Earlier, Mr Kenny had insisted the laws to reform a limited ban on abortion would create a culture of life -- not one of death, as had been suggested.
He dismissed criticism from four Catholic archbishops and two other bishops, who have voiced extreme concern about the government move.
He also categorically ruled out including rape or abnormalities in the womb as grounds for abortion.
"I am not going to have any regime here that leads to abortion on demand," he also said.
Mr Kenny was speaking as he hit back at Catholic bishop Leo O'Reilly, who described the legislation -- using the words of Pope John Paul II -- as "the first step towards a culture of death".
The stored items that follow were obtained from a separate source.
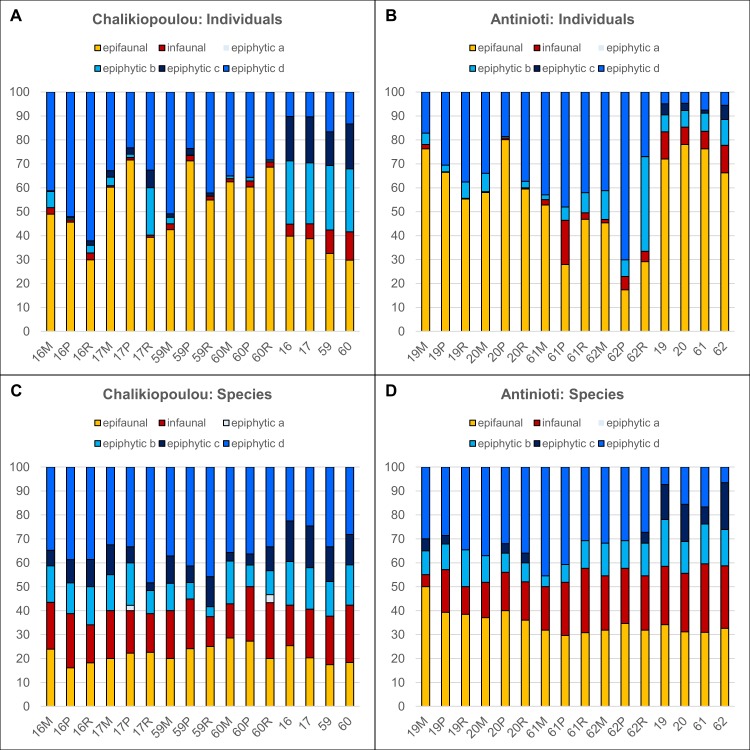
Distribution of relative abundances foraminifera belonging to six functional groups within in situ and experimental assemblages.See text for details on group assignments. (A) Individuals from Chalikiopoulou lagoon. (B) Individuals from Antinioti lagoon. (C) Species from Chalikiopoulou lagoon. (D) Species from Chalikiopoulou lagoon.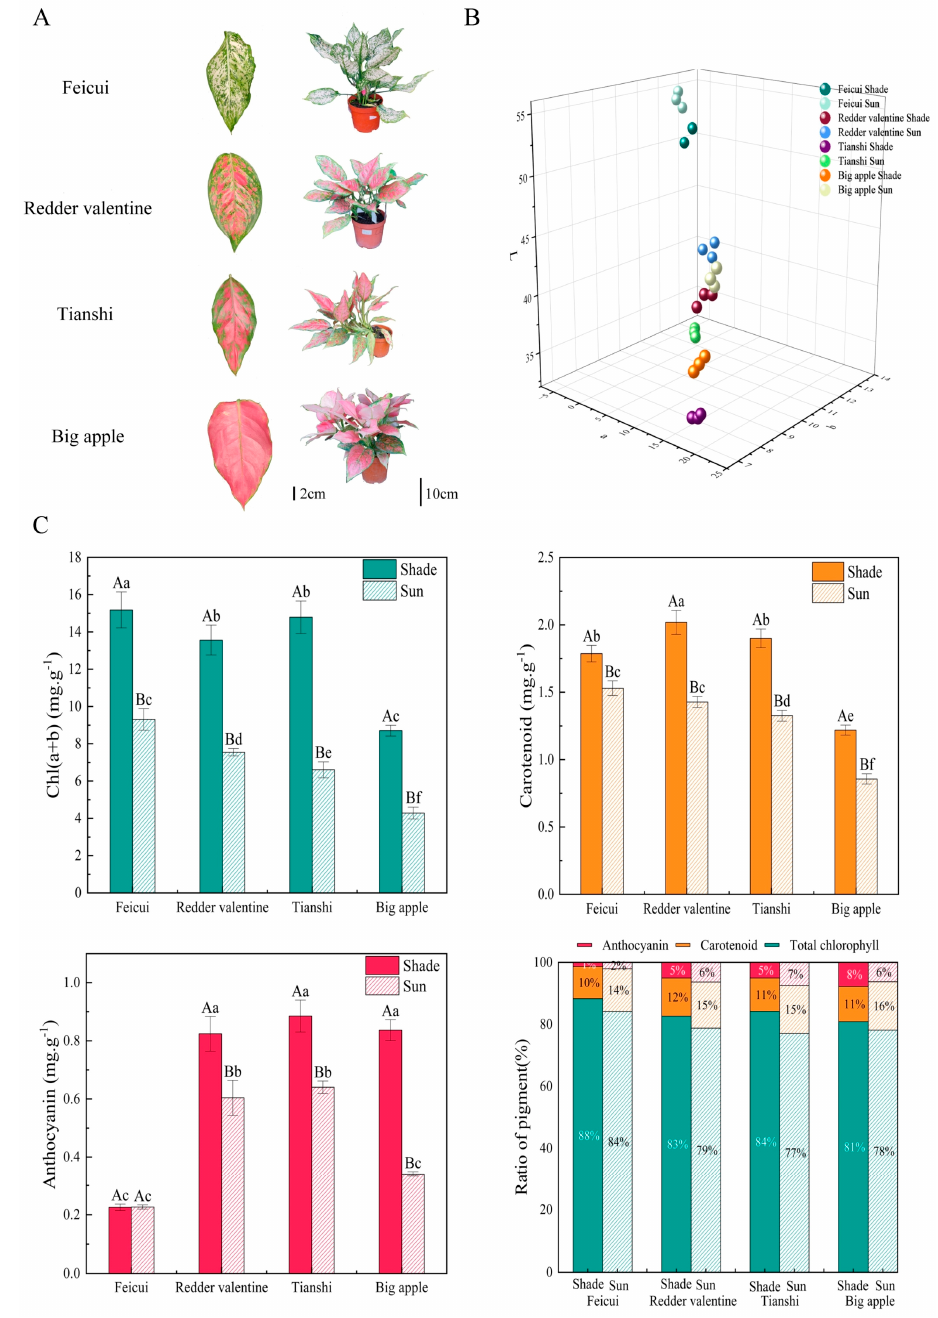
Figure 1. Colorimetric characterization and leaf pigment composition of four A. commutatum culti- vars: ( A ) Leaf phenotypes of 1.5-year-old seedlings under sun treatment. ( B ) Colorimetric analysis with an ‘L’ indicating lightness (+ brighter, − darker), ‘a’ indicating redness–greenness (+ redder, − greener), and ‘b’ indicating yellowness–blueness (+ yellower, − bluer). ( C ) Pigment (chlorophyll, Chl; carotenoid, Car and anthocyanin, ACN) contents and their percentage plot. Data represent the mean ± SD (n = 3). Different lowercase letters in the same column represent significant differences between cultivars, and different capital letters represent significant differences within the same cultivar ( p < 0.05, Duncan’s multiple range test).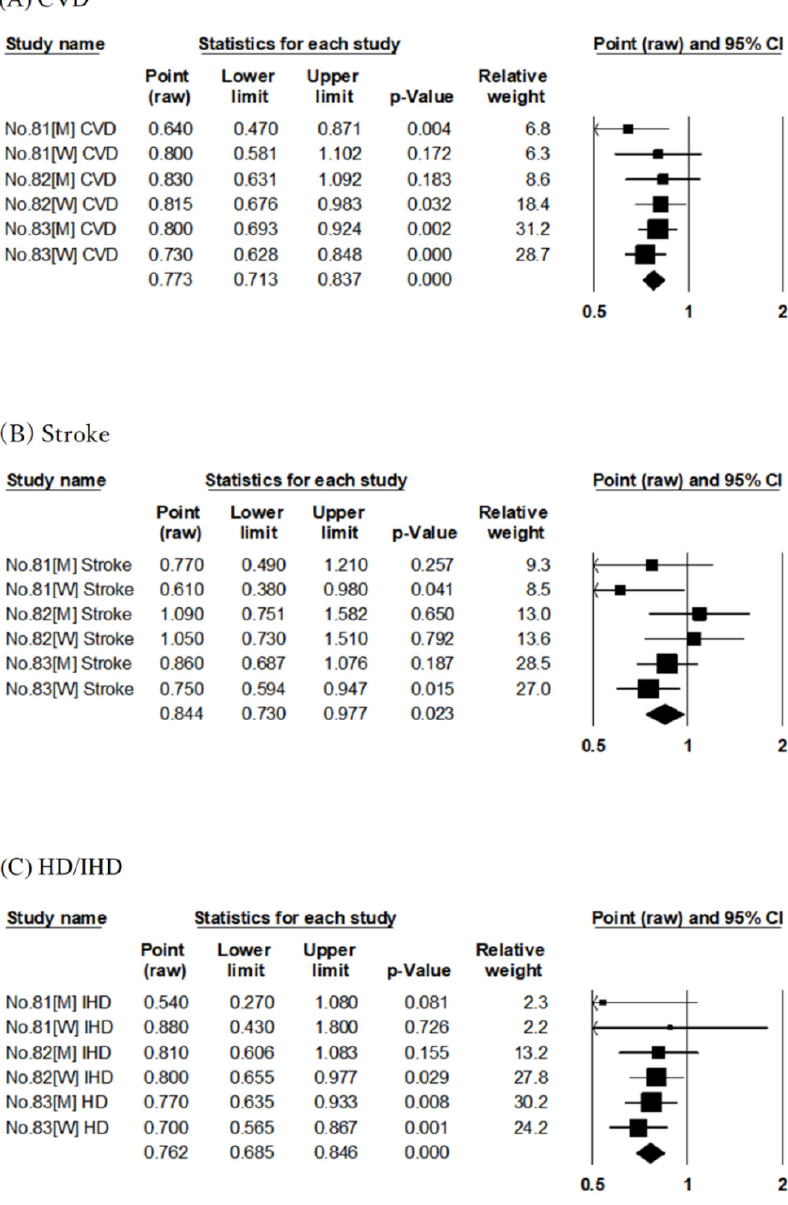
Figure 9. Meta-analysis of dietary fiber consumption and mortality risk. ( A – C ) show the association between dietary fiber consumption and CVD, stroke, and HD/IHD mortality risk, respectively. The area of each square is proportional to the study weight. Horizontal lines represent 95% confidence intervals. Diamonds represent pooled estimates from inverse-variance-weighted random-effects model. The number given in the study name indicates that of the cited reference [81–83]. CVD; cardiovascular disease, HD; heart disease, IHD; ischemic heart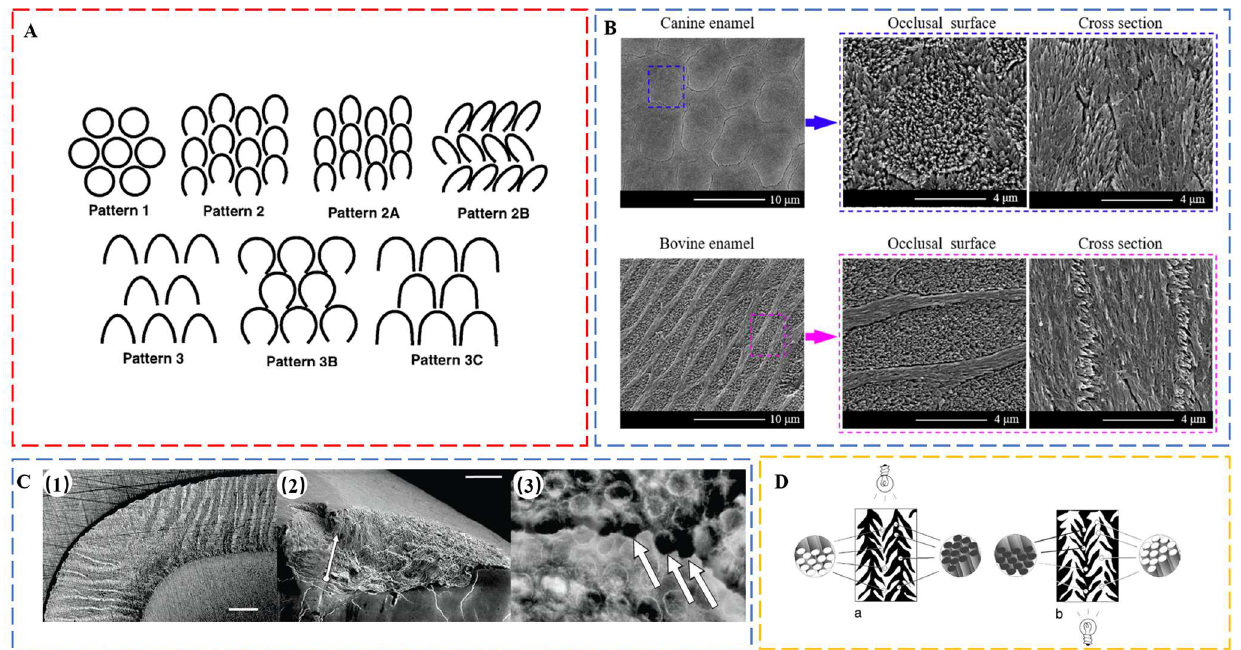
Figure 2. ( A ) Diagram of Boyde’s prism patterns. Pattern 1 prisms are usually small (3 to 5 μm) and have complete, roughly circular boundaries. Prisms are completely separated by interprismatic enamel and are arrayed in offset horizontal rows. Close to the outer enamel surface, the prisms of most mammals resemble Pattern 1. Boyde’s Pattern 2 and Pattern 3 defined two major classes of prisms with incomplete prism boundaries and arc-shaped prism sheaths. In both of these prism patterns, the open side of the prism is toward the cervix (root–crown junction) of the tooth. Pattern 2 prisms are small at 2 to 4 μm in diameter and are arranged in longitudinal columns from the apex to the cervix. Pattern 2 variants (Patterns 2, 2A, and 2B) differ in the amount and distribution of interprismatic enamel and angles between prisms in adjacent rows. Pattern 3 prisms are larger at 5 to 8 μm in diameter and packed in horizontally offset rows, which is similar to Pattern 1 prisms. The variants (Patterns 3, 3B, and 3C) differ in the shape of the prism sheath and the amount and distribution of interprismatic enamel. Although Boyde’s scheme has been widely used in primate enamel studies, prism patterns in many primate species are so variable that it may be more practical to distinguish only between ‘‘closed’’ (Pattern 1) and ‘‘open’’ (Patterns 2 and 3) prisms. Reproduced with permission from M.C. Maas et al. [51], Wiley. ( B ) SEM micrographs of the occlusal surfaces and axial sections of canine and bovine enamel. Reproduced with permission from H. Xiao et al. [65], Elsevier. ( C ) Sea otter enamel. (1) Light microscopy (LM) image shows high degree of decussation in sea otter enamel. HSB extend to the tooth surface. Scale bar, 0.2 mm. (2) Enamel chip; arrow indicates measurement of h. Scale bar, 0.5 mm. (3) LM at higher magnification showing the circular outlines of prisms in cross-section (each approx. 4 mm in diameter). Arrows indicate where cracks have entered prism edges. Reproduced with permission from C. Ziscovici et al. [68], the Royal Society. ( D ) Interpretation of prism direction in secondary vertical prism decussation of Crocuta, based on position of illumination and differential absorption/reflection of light by prisms. Reproduced with permission from J.M. Rensberger et al. [71], Springer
But in a clear reference to this comment, Mr Kenny said the legislation will bring a "culture of life".
"Far from this being any culture of death, it will be a culture of life – about the protection of the lives of women with full respect for the life of the unborn," he said at a briefing in Government Buildings.
Mr Kenny also said he was meeting with the Catholic church hierarchy in the New Year.
But he later told colleagues about the personal attacks he had suffered because of a combative speech last year where he had accused the Vatican of "dysfunction, disconnection, elitism".
He said he had received a message threatening "revenge for Cloyne", but he didn't reveal who sent it.
Mr Kenny indicated once again that there would be no free vote in the Dail on abortion, and stressed his TDs came under the party whip system.
"Everybody who's elected to the Dail has a Constitutional duty, and when they are members of a party like ours, a political duty.
"That's why we'll have a very calm, very rational, very considerate, very sensitive and understanding discussion of all of these things.
"As I say we are not dealing here with issues outside the narrow confines of what the X case and the Supreme Court have determined," he said.
In an effort to calm nerves in Fine Gael, he insisted the legislation would cover only the "very narrow confines" of the Constitution.
Mr Kenny said politicians were not qualified to direct expert personnel, either in the fields of psychiatry or clinical medicine, on what to do.
He said the Irish government was putting in place a framework by which experts who have to make decisions on a regular basis can do so.
In this regard, suicide would be a grounds for abortion, but there would be safeguards.
"Clearly the Expert Group report said that the suicide issue is one that is subjective and therefore requires a greater level of attention and detail. That's why it will be necessary to introduce extra safeguards and restriction in an area that has no restriction at the moment," he said.
The Taoiseach reiterated he was opposed to abortion on demand and the legislation would not bring in issues outside of the X case.
Meanwhile Irish Labour minister Pat Rabbitte said he had been taken aback by the language used by the church hierarchy in response to the Government's decision on abortion legislation.
The Republic's Communications Minister said he was not sure how you could make what he described as "that kind of strident intervention" without seeing the legislation.
Meanwhile a statement from the Church of Ireland Archbishop of Dublin, Revd Dr Michael Jackson, said they welcomed the fact that the Government "has taken the decision to bring clarity to bear on the issue of abortion under certain circumstances."
"This is a matter of almost indescribable complexity – both human and medical. We fully recognize that any decision which, in respect of a woman's health, results in a termination is a terribly weighty one.Our hope would also be that appropriate clarity will facilitate those who are practitioners in the field, namely nurses, doctors and others, as well as parents."